Not a benchmark. Not a profiler. A unit test that specifically called search(Integer.MIN_VALUE). This bug would have been invisible to every performance test ever written. Tests matter.

The Numbers

Fair benchmark: all structures built first, 10 full equalised warmup passes, median of 5 timed runs. No JIT order bias.
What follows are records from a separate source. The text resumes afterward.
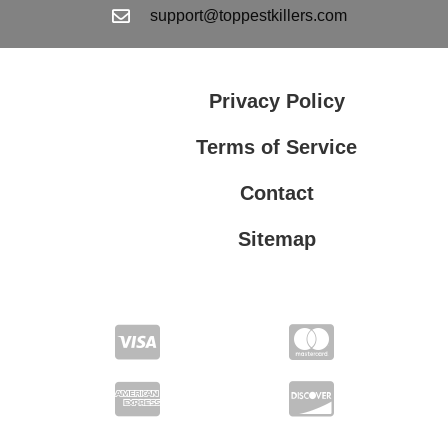
support@toppestkillers.com
Privacy Policy
Terms of Service
Contact
Sitemap
Privacy Policy
Terms of Service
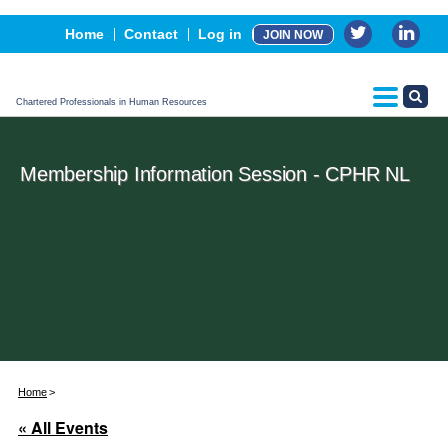
Events
Home
Contact
Log in
JOIN NOW
Advertising, Sponsorship & Partners
CPHR Certification
Chartered Professionals in Human Resources
Membership Information Session - CPHR NL
Home
« All Events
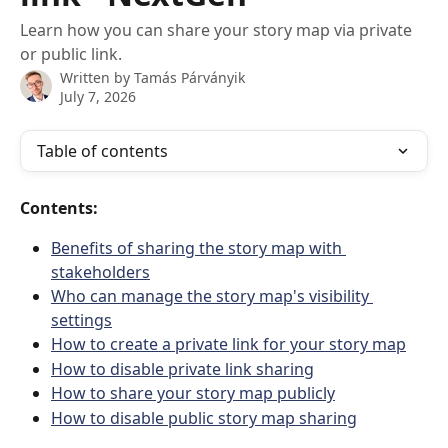
Learn how you can share your story map via private
or public link.
Written by
Tamás Párványik
July 7, 2026
Table of contents
Contents:
Benefits of sharing the story map with 
stakeholders
Who can manage the story map's visibility 
settings
How to create a private link for your story map
How to disable private link sharing
How to share your story map publicly
How to disable public story map sharing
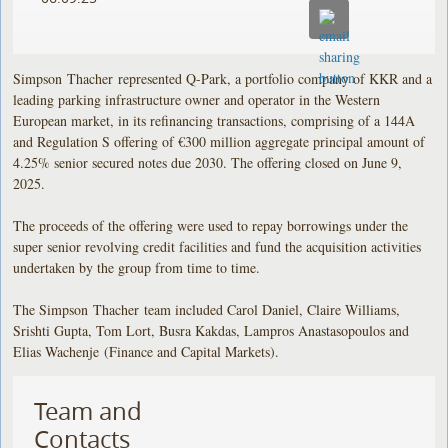
Simpson Thacher represented Q-Park, a portfolio company of KKR and a
leading parking infrastructure owner and operator in the Western
European market, in its refinancing transactions, comprising of a 144A
and Regulation S offering of €300 million aggregate principal amount of
4.25% senior secured notes due 2030. The offering closed on June 9,
2025.
The proceeds of the offering were used to repay borrowings under the
super senior revolving credit facilities and fund the acquisition activities
undertaken by the group from time to time.
The Simpson Thacher team included Carol Daniel, Claire Williams,
Srishti Gupta, Tom Lort, Busra Kakdas, Lampros Anastasopoulos and
Elias Wachenje (Finance and Capital Markets).
Team and
Contacts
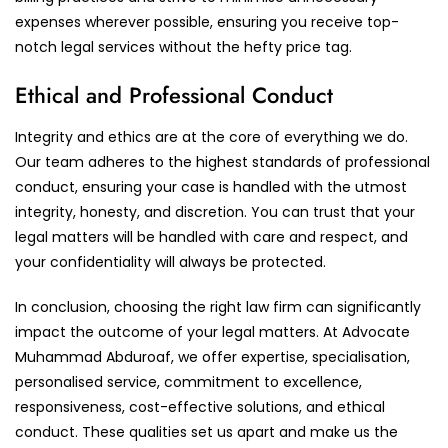
expenses wherever possible, ensuring you receive top-
notch legal services without the hefty price tag.
Ethical and Professional Conduct
Integrity and ethics are at the core of everything we do.
Our team adheres to the highest standards of professional
conduct, ensuring your case is handled with the utmost
integrity, honesty, and discretion. You can trust that your
legal matters will be handled with care and respect, and
your confidentiality will always be protected.
In conclusion, choosing the right law firm can significantly
impact the outcome of your legal matters. At Advocate
Muhammad Abduroaf, we offer expertise, specialisation,
personalised service, commitment to excellence,
responsiveness, cost-effective solutions, and ethical
conduct. These qualities set us apart and make us the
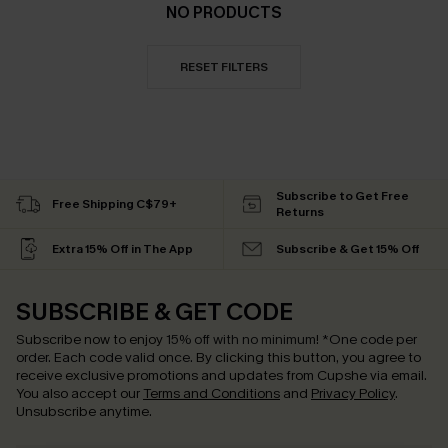
NO PRODUCTS
RESET FILTERS
Subscribe to Get Free
Free Shipping C$79+
Returns
Extra 15% Off in The App
Subscribe & Get 15% Off
SUBSCRIBE & GET CODE
Subscribe now to enjoy
15% off with no minimum
!
*One code per
order. Each code valid once.
By clicking this button, you agree to
receive exclusive promotions and updates from Cupshe via email.
You also accept our
Terms and Conditions
and
Privacy Policy
.
Unsubscribe anytime.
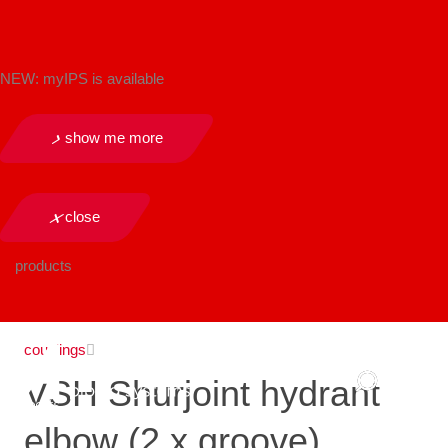
NEW: myIPS is available
show me more
close
products
couplings
VSH Shurjoint hydrant
elbow (2 x groove)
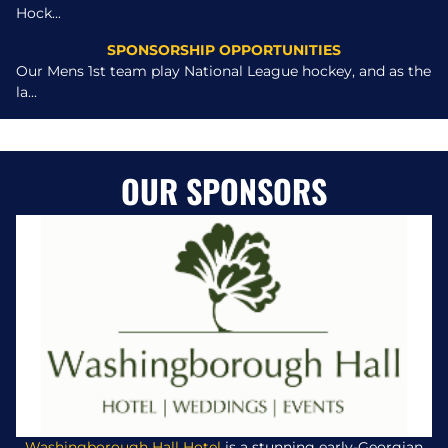
Hock...
SPONSORSHIP OPPORTUNITIES
Our Mens 1st team play National League hockey, and as the
la...
OUR SPONSORS
Washingborough Hall Hotel
is a stunning early-Georgian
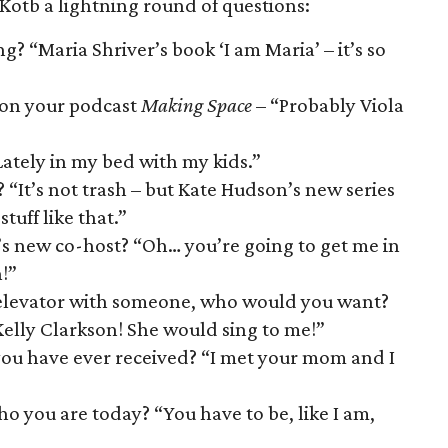
 Kotb a lightning round of questions:
? “Maria Shriver’s book ‘I am Maria’ – it’s so
 on your podcast
Making Space
– “Probably Viola
ately in my bed with my kids.”
 “It’s not trash – but Kate Hudson’s new series
tuff like that.”
s new co-host? “Oh… you’re going to get me in
!”
an elevator with someone, who would you want?
elly Clarkson! She would sing to me!”
ou have ever received? “I met your mom and I
o you are today? “You have to be, like I am,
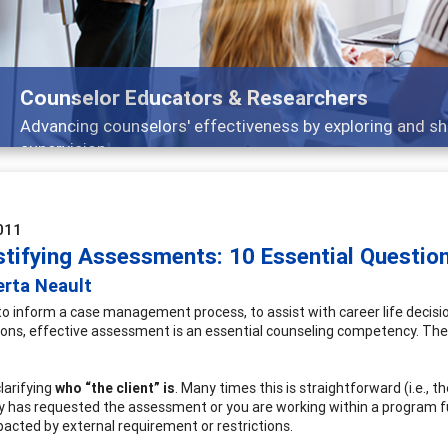
Features
ch, and
Broad and deeply applicable career dev
011
tifying Assessments: 10 Essential Question
erta Neault
o inform a case management process, to assist with career life decis
ions, effective assessment is an essential counseling competency. The
larifying
who “the client” is
. Many times this is straightforward (i.e., t
ty has requested the assessment or you are working within a program f
mpacted by external requirement or restrictions.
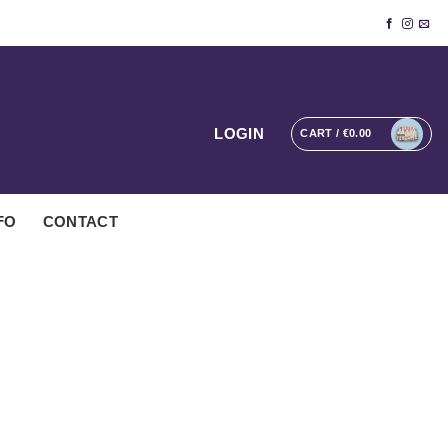
LOGIN
CART /
€
0.00
FO
CONTACT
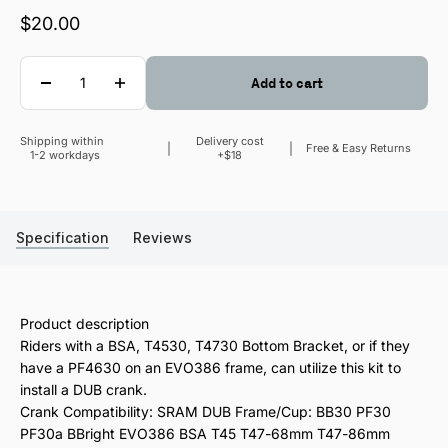
Sale price
$20.00
Quantity
Add to cart
Shipping within
Delivery cost
Sale price
Free & Easy Returns
1-2 workdays
+$18
Specification
Reviews
Product description
Riders with a BSA, T4530, T4730 Bottom Bracket, or if they
have a PF4630 on an EVO386 frame, can utilize this kit to
install a DUB crank.
Crank Compatibility: SRAM DUB Frame/Cup: BB30 PF30
PF30a BBright EVO386 BSA T45 T47-68mm T47-86mm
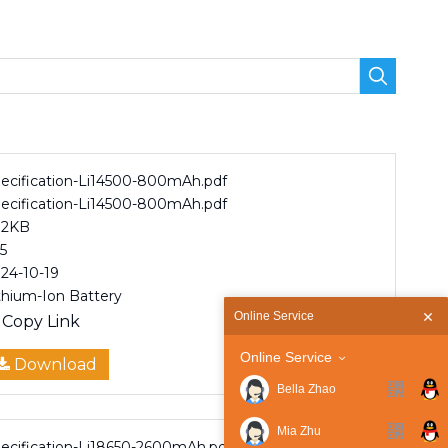
ecification-Li14500-800mAh.pdf
ecification-Li14500-800mAh.pdf
82KB
5
24-10-19
thium-Ion Battery
Online Service
Copy Link
Online Service
Download
Bella Zhao
Mia Zhu
ecification-Li18650-2600mAh.pdf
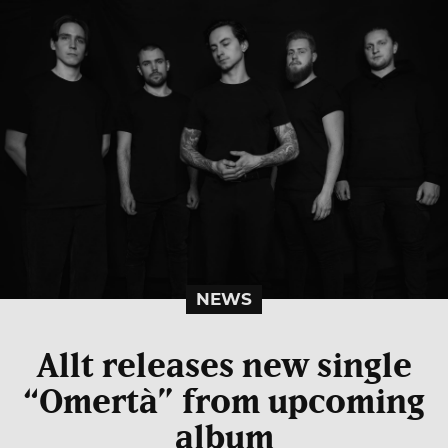
NEWS
Allt releases new single
“Omertà” from upcoming
album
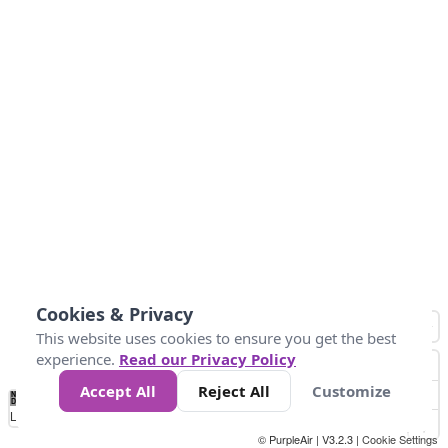
Cookies & Privacy
This website uses cookies to ensure you get the best
experience.
Read our Privacy Policy
Accept All
Reject All
Customize
No
0
34
67
100
150
200
Data
Loading...
© PurpleAir | V3.2.3 |
Cookie Settings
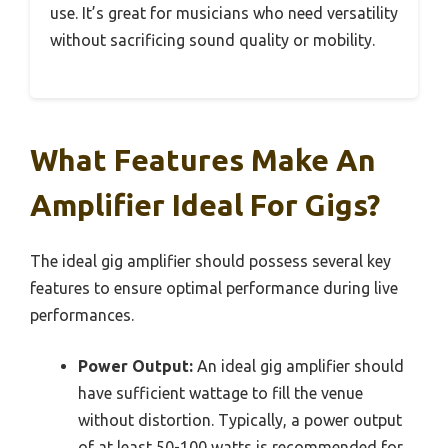
use. It’s great for musicians who need versatility
without sacrificing sound quality or mobility.
What Features Make An
Amplifier Ideal For Gigs?
The ideal gig amplifier should possess several key
features to ensure optimal performance during live
performances.
Power Output:
An ideal gig amplifier should
have sufficient wattage to fill the venue
without distortion. Typically, a power output
of at least 50-100 watts is recommended for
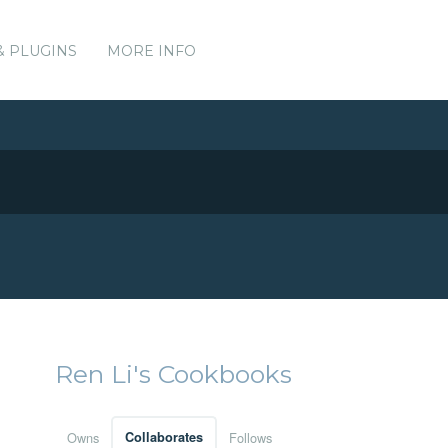
& PLUGINS
MORE INFO
Ren Li's Cookbooks
Owns
Collaborates
Follows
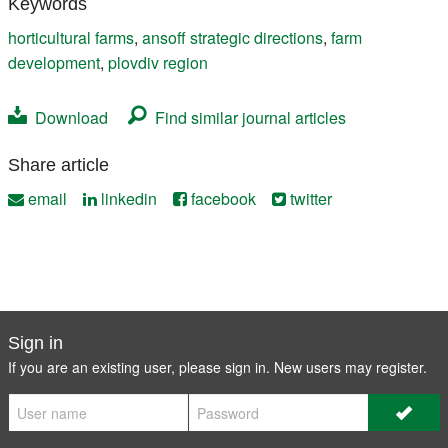
Keywords
horticultural farms
,
ansoff strategic directions
,
farm
development
,
plovdiv region
Download
Find similar journal articles
Share article
email
linkedin
facebook
twitter
Sign in
If you are an existing user, please sign in. New users may
register
.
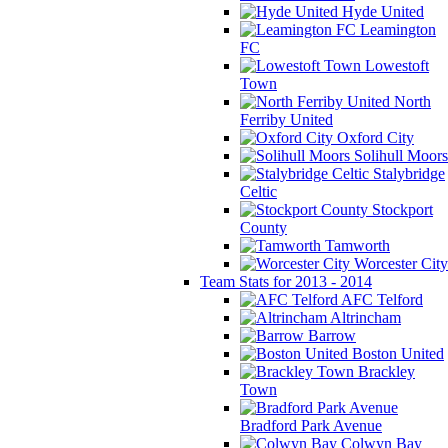
Hyde United
Leamington
FC
Lowestoft
Town
North
Ferriby United
Oxford City
Solihull Moors
Stalybridge
Celtic
Stockport
County
Tamworth
Worcester City
Team Stats for 2013 - 2014
AFC Telford
Altrincham
Barrow
Boston United
Brackley
Town
Bradford Park Avenue
Colwyn Bay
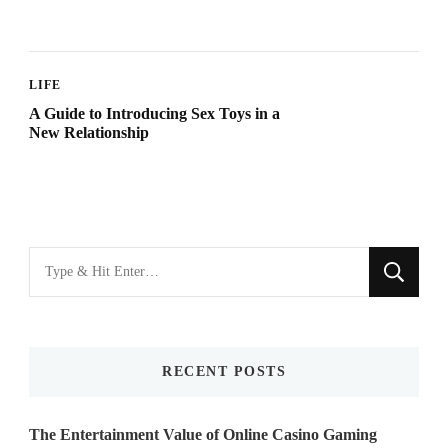
LIFE
A Guide to Introducing Sex Toys in a
New Relationship
Looking
for
Something?
RECENT POSTS
The Entertainment Value of Online Casino Gaming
Diagram 08 — Search Latency by Scenario (ns/query)
Fraud Blocklist
Dense · 1M values · 6M range
FlashSet 4.7ns
HashSet 28ns
5.9× faster
IoT Dedup
Sparse · 120K values · 1B range
FlashSet 28ns
HashSet 35ns
Competitive
API Hotset
800K values · 16 hot keys · 92% repeat
FlashSet 7ns
HashSet 10ns
1.4× faster
Scenario FlashSet HashSet BitSet* Result
Fraud blocklist (dense) 4.7ns 28ns 0.8ns 5.9× faster
IoT dedup (sparse) 28ns 35ns n/a Competitive
API abuse hotset 7ns 10ns 0.8ns 1.4× faster

*BitSet is read-only, no insert/delete, no negatives, no dynamic growth. Not a fair comparison for mutable use cases.

What I Actually Learned

01
Profile before you optimise
I spent a week tuning bucket sizes before running a real profiler. One profiling session told me more than a week of guessing. The bottleneck was memory layout, not algorithmic complexity.
02
Your benchmark is probably lying
If you designed the benchmark while designing the algorithm, they are optimised for each other. My original benchmark had a 10% hit rate — right in the algorithm's sweet spot. A fair benchmark includes cases you didn't design for.
03
O(1) is not a complete description
HashSet is O(1). So is a direct array read. One takes 150ns and the other takes 5ns. Asymptotic complexity tells you how an algorithm scales, not how fast it actually runs.
04
Tests catch what benchmarks miss
The Integer.MIN_VALUE sentinel bug would have passed every performance test. It was invisible to benchmarks. A unit test caught it in five seconds. Write tests for edge cases that seem unlikely.
05
Simplicity is a feature, not a shortcut
The final code is 219 meaningful lines. An earlier version was 400+. The simplification pass didn't change a single behaviour. It made every bug easier to see and every future change safer to make.